In the annals of U.S. business, 1962 seems destined to go down as a General Motors year. Already the world's biggest manufacturing corporation (more than $8 billion in assets), G.M. last week was growing in every direction. At home in the U.S., G.M.'s bread-and-butter car, the standard-sized Chevrolet, was outselling the rival Ford Galaxie by nearly 2 to 1. In Germany, G.M.'s Opel subsidiary was gearing up for fall introduction of its new Kadett economy sedan which seemed certain to lift still higher G.M.'s 11% share of world auto sales outside the U.S. In space, the giant automaker's AC Spark Plug division won a $16 million contract to build the guidance system for the Apollo moonship. And good as all this was, General Motors' precise, silver-haired Chairman Frederic Garrett Donner, 59, was expecting even better. To a blue-ribbon business audience at New York's Waldorf-Astoria, he calmly predicted that in the next two years "an expanding economy will bring sales to an even higher level."

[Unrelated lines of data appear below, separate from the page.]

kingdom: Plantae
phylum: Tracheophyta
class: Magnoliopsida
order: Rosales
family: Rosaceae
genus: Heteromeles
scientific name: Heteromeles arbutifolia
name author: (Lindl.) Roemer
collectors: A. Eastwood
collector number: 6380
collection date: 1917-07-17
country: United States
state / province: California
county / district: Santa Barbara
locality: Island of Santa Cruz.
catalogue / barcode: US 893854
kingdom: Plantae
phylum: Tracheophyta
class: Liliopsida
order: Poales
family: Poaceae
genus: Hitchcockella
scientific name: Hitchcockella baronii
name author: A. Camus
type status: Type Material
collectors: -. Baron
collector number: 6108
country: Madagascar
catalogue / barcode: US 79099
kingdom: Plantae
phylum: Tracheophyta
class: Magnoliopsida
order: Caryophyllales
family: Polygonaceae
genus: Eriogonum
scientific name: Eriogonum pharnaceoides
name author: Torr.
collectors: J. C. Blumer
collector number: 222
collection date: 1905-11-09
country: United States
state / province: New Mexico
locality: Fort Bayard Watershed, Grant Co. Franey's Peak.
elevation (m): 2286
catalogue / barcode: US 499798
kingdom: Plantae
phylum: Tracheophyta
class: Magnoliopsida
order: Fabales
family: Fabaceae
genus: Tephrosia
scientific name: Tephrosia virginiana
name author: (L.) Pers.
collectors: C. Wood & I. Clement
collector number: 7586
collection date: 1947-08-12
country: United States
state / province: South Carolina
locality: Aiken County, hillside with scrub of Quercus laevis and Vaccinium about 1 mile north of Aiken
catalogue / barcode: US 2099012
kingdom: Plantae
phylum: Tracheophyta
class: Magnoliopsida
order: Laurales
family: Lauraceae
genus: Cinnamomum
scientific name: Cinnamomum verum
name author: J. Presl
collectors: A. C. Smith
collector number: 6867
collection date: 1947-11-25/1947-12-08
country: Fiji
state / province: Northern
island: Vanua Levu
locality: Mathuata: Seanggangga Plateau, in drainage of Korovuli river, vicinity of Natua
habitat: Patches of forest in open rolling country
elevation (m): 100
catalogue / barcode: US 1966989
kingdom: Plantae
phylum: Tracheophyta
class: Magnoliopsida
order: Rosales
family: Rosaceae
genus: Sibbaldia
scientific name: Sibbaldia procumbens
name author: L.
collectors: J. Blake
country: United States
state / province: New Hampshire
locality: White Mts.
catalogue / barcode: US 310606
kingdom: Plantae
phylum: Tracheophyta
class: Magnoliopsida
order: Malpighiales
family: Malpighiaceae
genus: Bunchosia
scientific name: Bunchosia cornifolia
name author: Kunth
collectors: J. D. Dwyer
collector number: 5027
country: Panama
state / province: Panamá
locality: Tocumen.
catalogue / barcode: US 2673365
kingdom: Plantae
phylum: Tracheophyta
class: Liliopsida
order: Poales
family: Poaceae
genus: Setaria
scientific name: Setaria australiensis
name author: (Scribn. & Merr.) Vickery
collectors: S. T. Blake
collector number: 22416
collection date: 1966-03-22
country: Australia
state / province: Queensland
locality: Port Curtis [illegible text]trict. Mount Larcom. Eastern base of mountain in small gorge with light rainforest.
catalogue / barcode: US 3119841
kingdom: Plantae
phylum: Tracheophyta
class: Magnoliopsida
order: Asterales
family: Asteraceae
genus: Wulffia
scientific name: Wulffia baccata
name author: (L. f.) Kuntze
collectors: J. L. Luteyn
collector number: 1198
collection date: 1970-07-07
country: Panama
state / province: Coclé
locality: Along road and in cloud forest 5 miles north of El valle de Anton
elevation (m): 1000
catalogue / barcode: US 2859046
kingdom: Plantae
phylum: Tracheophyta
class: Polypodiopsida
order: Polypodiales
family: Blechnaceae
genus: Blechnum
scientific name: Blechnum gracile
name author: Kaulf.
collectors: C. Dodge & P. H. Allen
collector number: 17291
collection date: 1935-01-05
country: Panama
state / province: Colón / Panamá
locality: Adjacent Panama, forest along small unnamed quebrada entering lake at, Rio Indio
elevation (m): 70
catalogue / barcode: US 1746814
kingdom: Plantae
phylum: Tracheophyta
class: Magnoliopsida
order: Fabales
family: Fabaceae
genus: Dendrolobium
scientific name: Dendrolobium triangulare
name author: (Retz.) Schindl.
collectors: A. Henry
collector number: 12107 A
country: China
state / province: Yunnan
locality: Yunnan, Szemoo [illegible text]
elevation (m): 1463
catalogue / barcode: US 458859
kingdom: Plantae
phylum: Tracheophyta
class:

The Better Half. These confident words could not have come at a better time for the U.S. economy. For weeks past, executives in many areas of U.S. business have been increasingly outspoken in their fears that 1962 may slip by without bringing them the really strong recovery they had expected after last year's recession. By contrast, Detroit looks forward tc a year in which auto sales, including foreign imports, seem likely to hit at least 6,700,000 cars—a figure second only to 1955's record 7,170,000. Since the auto industry and its suppliers account for one out of every 19 jobs in the nation, such a surge in car sales should give a significant lift to the whole economy.

Every U.S. auto company is contributing to—and benefiting from—this surge, but none so much as General Motors. With its standard models reinforced by the pizazz-laden Corvair Monza and the compact Chevy II, G.M.'s Chevrolet division alone has grabbed off more of the U.S. auto market (30%) than the whole Ford Motor Co. (26.2%). Between Chevrolet's runaway success and solid, though less dramatic, increases for Pontiac, Oldsmobile and Buick, General Motors as a whole now accounts for 52.2% of all the cars sold in the U.S. (The only company that ever did better was Ford back in 1921, when the redoubtable model T took better than 60% of the market.) The net result: G.M.'s first-quarter profits this year hit an all time high of $374 million—roughly equivalent to the national income of Ireland.